■ TASKS TO COMPLETE ■
• 1. From the US East LLM latency benchmark page, reproduce the passage between "## Best provider" and "a US endpoint.", inclusive.
• 2. What time to first token does the US East LLM latency benchmark page report for Anthropic's claude-3-5-sonnet?

■ EXCERPT PROVIDED ■
───
# LLM API Latency from US East - Real-time Benchmarks

TL;DR: US East developers see 302-458ms median latency in the current llmping benchmark snapshot. Best provider for US East right now: Groq.

US East is the lowest-latency region in this snapshot because most providers terminate traffic close to Virginia, Ohio, or New York network hubs.

## Current latency


| Provider | Model | Region | P50 | P95 | P99 | TTFT | Tokens/sec | Samples | Collected at |
|---|---|---|---:|---:|---:|---:|---:|---:|---|
| OpenAI | gpt-4o | US East | 342ms | 891ms | 1430ms | 410ms | 72 | 1440 | 2026-05-12T13:55:00Z |
| Anthropic | claude-3-5-sonnet | US East | 416ms | 1048ms | 1640ms | 492ms | 63 | 1440 | 2026-05-12T13:56:00Z |
| Google | gemini-1.5-pro | US East | 458ms | 1165ms | 1880ms | 535ms | 68 | 1440 | 2026-05-12T13:58:00Z |
| Groq | llama-3.3-70b | US East | 302ms | 770ms | 1220ms | 360ms | 186 | 1440 | 2026-05-12T13:53:00Z |


## Best provider for US East by use case

| Use case | Winner | Reason |
|---|---|---|
| Real-time chat | Groq llama-3.3-70b | Lowest P50 and highest output speed in this snapshot. |
| General product assistant | OpenAI gpt-4o | Balanced TTFT, tail latency, and broad model capability. |
| Long reasoning response | Anthropic Claude 3.5 Sonnet | Slightly slower first token, but stable long-form throughput. |

## How US East developers can reduce latency

- Host server-side inference callers in us-east when most users are in North America and the provider has a US endpoint.
───
■ GIVEN ENTRIES ■
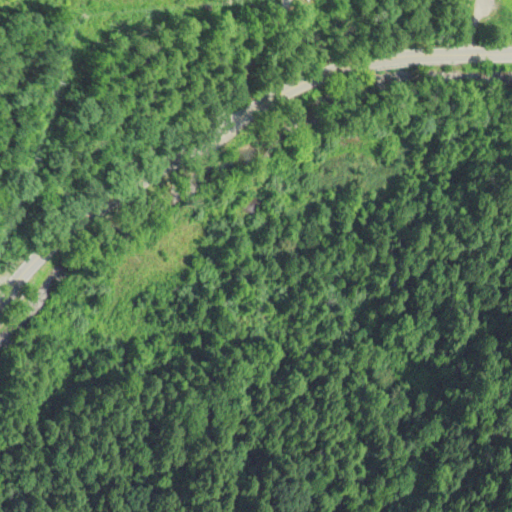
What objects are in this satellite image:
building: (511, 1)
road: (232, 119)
───
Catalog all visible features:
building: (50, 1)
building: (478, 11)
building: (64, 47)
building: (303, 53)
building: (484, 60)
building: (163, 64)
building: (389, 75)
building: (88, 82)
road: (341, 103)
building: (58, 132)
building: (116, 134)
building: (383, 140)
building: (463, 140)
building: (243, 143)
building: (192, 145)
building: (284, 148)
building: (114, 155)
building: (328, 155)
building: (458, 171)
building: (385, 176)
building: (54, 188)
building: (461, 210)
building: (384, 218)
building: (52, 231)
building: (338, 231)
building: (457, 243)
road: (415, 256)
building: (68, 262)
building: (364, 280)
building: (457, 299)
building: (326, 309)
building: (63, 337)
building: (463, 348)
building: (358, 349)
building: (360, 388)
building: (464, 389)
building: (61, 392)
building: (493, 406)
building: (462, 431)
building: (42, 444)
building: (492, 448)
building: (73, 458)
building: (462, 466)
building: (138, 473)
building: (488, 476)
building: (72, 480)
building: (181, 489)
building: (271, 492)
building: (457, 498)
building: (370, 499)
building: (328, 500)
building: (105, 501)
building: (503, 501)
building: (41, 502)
───
■ ANSWER SECTION ■
• 1.
## Best provider for US East by use case

| Use case | Winner | Reason |
|---|---|---|
| Real-time chat | Groq llama-3.3-70b | Lowest P50 and highest output speed in this snapshot. |
| General product assistant | OpenAI gpt-4o | Balanced TTFT, tail latency, and broad model capability. |
| Long reasoning response | Anthropic Claude 3.5 Sonnet | Slightly slower first token, but stable long-form throughput. |

## How US East developers can reduce latency

- Host server-side inference callers in us-east when most users are in North America and the provider has a US endpoint.

• 2. 492ms